Text provided:
[Start of Attachment]
Wesleyan Students in Hamburg-Blankenese

Jenna Lacey ’21 has been studying at the University of Tübingen since fall 2021. She is pursuing a MA in Public Policy and Social Change. This is a two-year program. She recently received a DAAD scholarship to finance her second year of study.

During her spring break she visited Professor Bork in Hamburg. They took the ferry from Blankenese to Landungsbrücken and visited the Elbphilharmonie, as well as many other interesting sites.

 

 

 

 

 

 

 

One evening Miles ’23 and Anna ’23 joined them to learn how to cook asparagus. In Germany asparagus is white and needs to be peeled—a painstaking process that is not for the faint of heart.

News about our GRST Majors and Minors

Anna Tjeveit’23, a GRST and ENGL double major, is currently studying at the University of Hamburg through the Smith in Hamburg study abroad program. After finishing her classes in July, she will use the generous funding from the German Studies Department’s Reihlen Fund to do research for her thesis, which is a novella focusing on nature conservation efforts in the GDR. Her novella focuses on a nature- conservation volunteer who struggles to reconcile her work with the government’s increasingly destructive environmental practices. Anna is interested in the way in which we as individuals process environmental destruction and in how concern for nature may or may not translate to political engagement. Through this project, she hopes to study East German perspectives towards nature and environmentalism while illuminating parallels between the GDR’s environmental movement and current international struggles against climate change. Anna will be visiting several cities in the former East-Germany.

Yasemin Schmitt ’24, a GRST and Neuroscience double major, will be volunteering this summer at the New York Blood Center, helping blood donors recover and watching for adverse reactions. In addition, she will be volunteering at Staten Island University Hospital and an Assisted Living Memory Care facility where she will help run activities and visit patients. Starting in July, Yasemin will work as a teaching assistant for a bioinformatics course for high schoolers at Mt. Sinai Hospital in New York City. In her spare time, she plans to practice her German and read many German books. A good for site for practicing German is Deutsch für Dich.

Linus Mao ’23, a GRST and COL major, is spending this summer in Germany, where they is doing research for their senior thesis. Linus has already visited the Walter Benjamin Archive in Berlin, which—as they wrote to Prof. Bork—“was already an unforgettable experience.” Linus will spend three weeks in the Deutsche Literaturarchiv located in Marbach, doing research on the German/English author, W. G. (Max) Sebald. Then Linus will visit Frankfurt to study at the DFF Archive and Study Center, which holds all the archival material of German film director Rainer Werner Fassbinder. This research has been funded by the German Studies Department’s Reihlen Fund. Linus will return to the US in mid-July to do further study and start applying to graduate schools.
[End of Attachment]
Retype everything from "Linus Mao ’23, a" down to "to graduate schools." in the German Studies news text, keeping the wording unchanged.

(Chart comprehension data)
[Start of Attachment]
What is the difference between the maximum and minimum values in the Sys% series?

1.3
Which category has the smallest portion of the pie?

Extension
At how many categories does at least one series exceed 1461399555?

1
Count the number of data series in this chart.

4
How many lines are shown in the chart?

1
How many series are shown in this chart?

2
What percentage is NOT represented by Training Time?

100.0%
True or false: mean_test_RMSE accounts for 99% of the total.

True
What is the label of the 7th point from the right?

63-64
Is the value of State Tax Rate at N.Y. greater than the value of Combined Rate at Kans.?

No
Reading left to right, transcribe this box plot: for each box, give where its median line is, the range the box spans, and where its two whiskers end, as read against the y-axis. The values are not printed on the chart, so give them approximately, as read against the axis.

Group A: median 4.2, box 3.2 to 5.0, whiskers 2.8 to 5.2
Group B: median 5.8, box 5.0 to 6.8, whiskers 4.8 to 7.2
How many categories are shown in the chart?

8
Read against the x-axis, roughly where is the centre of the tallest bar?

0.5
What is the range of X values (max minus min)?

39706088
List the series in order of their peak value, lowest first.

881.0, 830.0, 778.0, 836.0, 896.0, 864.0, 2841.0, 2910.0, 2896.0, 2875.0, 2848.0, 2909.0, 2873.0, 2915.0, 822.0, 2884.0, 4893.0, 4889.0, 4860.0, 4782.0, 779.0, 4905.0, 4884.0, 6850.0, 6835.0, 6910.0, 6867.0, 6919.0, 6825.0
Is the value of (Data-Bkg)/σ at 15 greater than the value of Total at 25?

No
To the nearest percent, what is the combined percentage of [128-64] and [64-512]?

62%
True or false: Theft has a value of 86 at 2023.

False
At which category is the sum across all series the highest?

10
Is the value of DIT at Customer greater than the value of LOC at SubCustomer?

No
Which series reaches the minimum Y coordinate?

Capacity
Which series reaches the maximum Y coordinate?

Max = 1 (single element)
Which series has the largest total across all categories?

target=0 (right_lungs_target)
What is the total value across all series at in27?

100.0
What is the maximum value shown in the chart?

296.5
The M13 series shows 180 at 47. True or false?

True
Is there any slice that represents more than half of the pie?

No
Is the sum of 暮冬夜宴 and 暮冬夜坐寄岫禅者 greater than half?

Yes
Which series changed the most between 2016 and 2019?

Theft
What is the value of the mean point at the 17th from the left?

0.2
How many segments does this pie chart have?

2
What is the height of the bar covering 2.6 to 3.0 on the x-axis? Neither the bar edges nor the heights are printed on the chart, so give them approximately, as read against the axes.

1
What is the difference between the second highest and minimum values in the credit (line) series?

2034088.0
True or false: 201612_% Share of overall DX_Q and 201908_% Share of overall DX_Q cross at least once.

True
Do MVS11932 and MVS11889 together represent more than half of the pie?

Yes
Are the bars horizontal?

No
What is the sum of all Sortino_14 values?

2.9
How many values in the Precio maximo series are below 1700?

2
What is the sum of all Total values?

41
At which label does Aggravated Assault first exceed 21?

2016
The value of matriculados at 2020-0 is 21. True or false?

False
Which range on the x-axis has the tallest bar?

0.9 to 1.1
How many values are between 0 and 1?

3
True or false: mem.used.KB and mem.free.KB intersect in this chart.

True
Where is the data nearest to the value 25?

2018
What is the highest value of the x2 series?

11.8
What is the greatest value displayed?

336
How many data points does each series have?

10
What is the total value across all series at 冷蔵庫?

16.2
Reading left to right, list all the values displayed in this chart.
[End of Attachment]
Written answer:
Linus Mao ’23, a GRST and COL major, is spending this summer in Germany, where they is doing research for their senior thesis. Linus has already visited the Walter Benjamin Archive in Berlin, which—as they wrote to Prof. Bork—“was already an unforgettable experience.” Linus will spend three weeks in the Deutsche Literaturarchiv located in Marbach, doing research on the German/English author, W. G. (Max) Sebald. Then Linus will visit Frankfurt to study at the DFF Archive and Study Center, which holds all the archival material of German film director Rainer Werner Fassbinder. This research has been funded by the German Studies Department’s Reihlen Fund. Linus will return to the US in mid-July to do further study and start applying to graduate schools.